A grant from the Jewish Philanthropies of Southern Arizona allowed for Hale’s work to be done. His visit to Tucson, and subsequent restoration efforts, were part the congregation’s events held ahead of International Holocaust Remembrance Day.
That marks the date when the Auschwitz concentration camp was liberated by the Soviet Union. While Rabbi Hale’s feeling on the exact date is a bit “ambivalent,” he believes it serves well for “non-victims.”
“It’s very important, but I kind of feel like, yeah but where were you before that date?” Rabbi Hale asked. “Honestly, I think it’s a day of remembrance, but I think it’s kind of a day of remorse, for the nations. It is the one remembrance of the Holocaust that’s about, I mean essentially, the allies arrived too late. ... This is a day of remembrance that I think calls on non-victims to think about, ‘how did we culpably let this happen, and would we act differently in a different time?’”

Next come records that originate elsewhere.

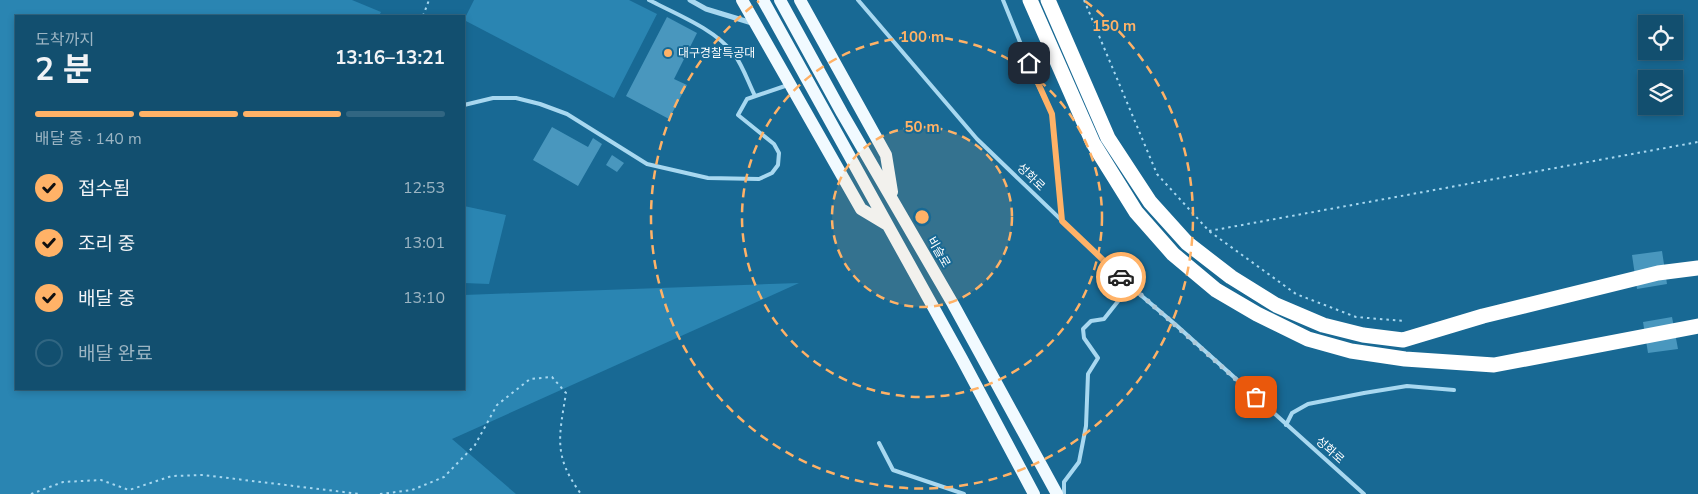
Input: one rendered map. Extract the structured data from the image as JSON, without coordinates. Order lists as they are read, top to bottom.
{
  "streets": {
    "main road": ["비슬로"],
    "lane": ["성화로"]
  },
  "places": ["대구경찰특공대"],
  "page": {
    "heading": ["2 분", "도착까지", "13:16–13:21"],
    "bar": "배달 중 · 140 m",
    "list": [
      ["접수됨", "12:53"],
      ["조리 중", "13:01"],
      ["배달 중", "13:10"],
      "배달 완료"
    ]
  },
  "rings": ["150 m", "100 m", "50 m"]
}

Throughout the week, Hale mended and restored the scroll while teaching its history, the history of the Holocaust and how to restore such an old piece, giving the “opportunity to experience Torah at a physical, cultural and religious level” at various events around Tucson, the congregation said.
The Torah scroll will travel back east with Rabbi Hale, where he will continue the restoration process. It’s expected to be back in Congregation Chaverim’s hands by April, ReVelle said, and a celebration of that momentous day is expected once it has been returned.
“There’s something about Torah that keeps on affirming life, it certainly keeps on affirming that Jewish people are living,” Rabbi Hale said. “I called a dear friend from college, who lives in Israel, a few days after (Oct. 7), to ask her what’s needed. ... She said ‘Kevin, there’s three things: pray, give tzedakah (donations), and write Torah.’ At first, I took that to mean you’ve got to go on with your life. But I think it’s deeper. I think what we’re doing is following her on a communal level, and it’s very life-affirming, even in the most sad time.”
“We keep on being in this publishing partnership with God, and it’s intrinsically hopeful.”